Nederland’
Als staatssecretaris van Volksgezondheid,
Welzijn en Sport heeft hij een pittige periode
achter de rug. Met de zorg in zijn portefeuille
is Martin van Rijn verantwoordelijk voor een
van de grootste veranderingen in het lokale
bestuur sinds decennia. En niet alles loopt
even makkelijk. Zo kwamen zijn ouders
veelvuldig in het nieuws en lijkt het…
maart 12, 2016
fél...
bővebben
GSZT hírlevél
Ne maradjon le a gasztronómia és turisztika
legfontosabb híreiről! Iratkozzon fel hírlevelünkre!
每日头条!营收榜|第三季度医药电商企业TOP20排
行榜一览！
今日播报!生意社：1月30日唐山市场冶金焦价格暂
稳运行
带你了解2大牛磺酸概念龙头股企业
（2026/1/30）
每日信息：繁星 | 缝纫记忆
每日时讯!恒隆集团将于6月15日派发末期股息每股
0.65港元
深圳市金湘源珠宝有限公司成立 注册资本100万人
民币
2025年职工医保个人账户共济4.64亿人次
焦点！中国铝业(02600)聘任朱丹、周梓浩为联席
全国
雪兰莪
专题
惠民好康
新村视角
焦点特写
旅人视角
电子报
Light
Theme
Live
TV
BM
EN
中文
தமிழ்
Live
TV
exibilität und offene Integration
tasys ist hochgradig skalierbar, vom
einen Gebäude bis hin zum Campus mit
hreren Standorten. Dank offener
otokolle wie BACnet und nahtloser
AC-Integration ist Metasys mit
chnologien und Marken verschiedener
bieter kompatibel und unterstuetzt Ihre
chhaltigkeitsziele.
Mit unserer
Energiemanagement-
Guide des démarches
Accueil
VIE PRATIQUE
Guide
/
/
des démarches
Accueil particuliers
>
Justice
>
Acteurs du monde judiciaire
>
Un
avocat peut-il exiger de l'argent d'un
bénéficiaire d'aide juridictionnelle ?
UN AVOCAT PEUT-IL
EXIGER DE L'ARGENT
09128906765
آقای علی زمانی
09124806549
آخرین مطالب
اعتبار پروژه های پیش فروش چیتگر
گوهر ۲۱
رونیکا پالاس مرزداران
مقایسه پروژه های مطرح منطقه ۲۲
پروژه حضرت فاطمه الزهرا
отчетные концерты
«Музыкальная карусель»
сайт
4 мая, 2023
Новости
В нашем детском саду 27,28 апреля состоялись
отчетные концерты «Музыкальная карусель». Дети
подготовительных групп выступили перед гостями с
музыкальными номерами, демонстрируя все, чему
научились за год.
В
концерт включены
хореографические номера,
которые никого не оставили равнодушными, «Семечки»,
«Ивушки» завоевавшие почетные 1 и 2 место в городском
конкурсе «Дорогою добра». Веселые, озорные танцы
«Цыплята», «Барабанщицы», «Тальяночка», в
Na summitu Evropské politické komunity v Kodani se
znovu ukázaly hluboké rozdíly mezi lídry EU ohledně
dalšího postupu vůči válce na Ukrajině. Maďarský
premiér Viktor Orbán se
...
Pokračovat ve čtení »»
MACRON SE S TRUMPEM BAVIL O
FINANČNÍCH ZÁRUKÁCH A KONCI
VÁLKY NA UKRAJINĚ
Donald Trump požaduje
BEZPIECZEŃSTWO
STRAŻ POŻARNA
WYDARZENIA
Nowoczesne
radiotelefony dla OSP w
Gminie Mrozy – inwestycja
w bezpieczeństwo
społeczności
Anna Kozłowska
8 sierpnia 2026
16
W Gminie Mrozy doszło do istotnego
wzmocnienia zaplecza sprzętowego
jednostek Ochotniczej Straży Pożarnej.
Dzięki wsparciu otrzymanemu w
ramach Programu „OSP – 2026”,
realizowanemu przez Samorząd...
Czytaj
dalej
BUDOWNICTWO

**Your task**
Render every line of the rows above as a JSON list of strings, one string per line, with blank lines omitted.

**Task answer**
[
  "Nederland’",
  "Als staatssecretaris van Volksgezondheid,",
  "Welzijn en Sport heeft hij een pittige periode",
  "achter de rug. Met de zorg in zijn portefeuille",
  "is Martin van Rijn verantwoordelijk voor een",
  "van de grootste veranderingen in het lokale",
  "bestuur sinds decennia. En niet alles loopt",
  "even makkelijk. Zo kwamen zijn ouders",
  "veelvuldig in het nieuws en lijkt het…",
  "maart 12, 2016",
  "fél...",
  "bővebben",
  "GSZT hírlevél",
  "Ne maradjon le a gasztronómia és turisztika",
  "legfontosabb híreiről! Iratkozzon fel hírlevelünkre!",
  "每日头条!营收榜|第三季度医药电商企业TOP20排",
  "行榜一览！",
  "今日播报!生意社：1月30日唐山市场冶金焦价格暂",
  "稳运行",
  "带你了解2大牛磺酸概念龙头股企业",
  "（2026/1/30）",
  "每日信息：繁星 | 缝纫记忆",
  "每日时讯!恒隆集团将于6月15日派发末期股息每股",
  "0.65港元",
  "深圳市金湘源珠宝有限公司成立 注册资本100万人",
  "民币",
  "2025年职工医保个人账户共济4.64亿人次",
  "焦点！中国铝业(02600)聘任朱丹、周梓浩为联席",
  "全国",
  "雪兰莪",
  "专题",
  "惠民好康",
  "新村视角",
  "焦点特写",
  "旅人视角",
  "电子报",
  "Light",
  "Theme",
  "Live",
  "TV",
  "BM",
  "EN",
  "中文",
  "தமிழ்",
  "Live",
  "TV",
  "exibilität und offene Integration",
  "tasys ist hochgradig skalierbar, vom",
  "einen Gebäude bis hin zum Campus mit",
  "hreren Standorten. Dank offener",
  "otokolle wie BACnet und nahtloser",
  "AC-Integration ist Metasys mit",
  "chnologien und Marken verschiedener",
  "bieter kompatibel und unterstuetzt Ihre",
  "chhaltigkeitsziele.",
  "Mit unserer",
  "Energiemanagement-",
  "Guide des démarches",
  "Accueil",
  "VIE PRATIQUE",
  "Guide",
  "/",
  "/",
  "des démarches",
  "Accueil particuliers",
  ">",
  "Justice",
  ">",
  "Acteurs du monde judiciaire",
  ">",
  "Un",
  "avocat peut-il exiger de l'argent d'un",
  "bénéficiaire d'aide juridictionnelle ?",
  "UN AVOCAT PEUT-IL",
  "EXIGER DE L'ARGENT",
  "09128906765",
  "آقای علی زمانی",
  "09124806549",
  "آخرین مطالب",
  "اعتبار پروژه های پیش فروش چیتگر",
  "گوهر ۲۱",
  "رونیکا پالاس مرزداران",
  "مقایسه پروژه های مطرح منطقه ۲۲",
  "پروژه حضرت فاطمه الزهرا",
  "отчетные концерты",
  "«Музыкальная карусель»",
  "сайт",
  "4 мая, 2023",
  "Новости",
  "В нашем детском саду 27,28 апреля состоялись",
  "отчетные концерты «Музыкальная карусель». Дети",
  "подготовительных групп выступили перед гостями с",
  "музыкальными номерами, демонстрируя все, чему",
  "научились за год.",
  "В",
  "концерт включены",
  "хореографические номера,",
  "которые никого не оставили равнодушными, «Семечки»,",
  "«Ивушки» завоевавшие почетные 1 и 2 место в городском",
  "конкурсе «Дорогою добра». Веселые, озорные танцы",
  "«Цыплята», «Барабанщицы», «Тальяночка», в",
  "Na summitu Evropské politické komunity v Kodani se",
  "znovu ukázaly hluboké rozdíly mezi lídry EU ohledně",
  "dalšího postupu vůči válce na Ukrajině. Maďarský",
  "premiér Viktor Orbán se",
  "...",
  "Pokračovat ve čtení »»",
  "MACRON SE S TRUMPEM BAVIL O",
  "FINANČNÍCH ZÁRUKÁCH A KONCI",
  "VÁLKY NA UKRAJINĚ",
  "Donald Trump požaduje",
  "BEZPIECZEŃSTWO",
  "STRAŻ POŻARNA",
  "WYDARZENIA",
  "Nowoczesne",
  "radiotelefony dla OSP w",
  "Gminie Mrozy – inwestycja",
  "w bezpieczeństwo",
  "społeczności",
  "Anna Kozłowska",
  "8 sierpnia 2026",
  "16",
  "W Gminie Mrozy doszło do istotnego",
  "wzmocnienia zaplecza sprzętowego",
  "jednostek Ochotniczej Straży Pożarnej.",
  "Dzięki wsparciu otrzymanemu w",
  "ramach Programu „OSP – 2026”,",
  "realizowanemu przez Samorząd...",
  "Czytaj",
  "dalej",
  "BUDOWNICTWO"
]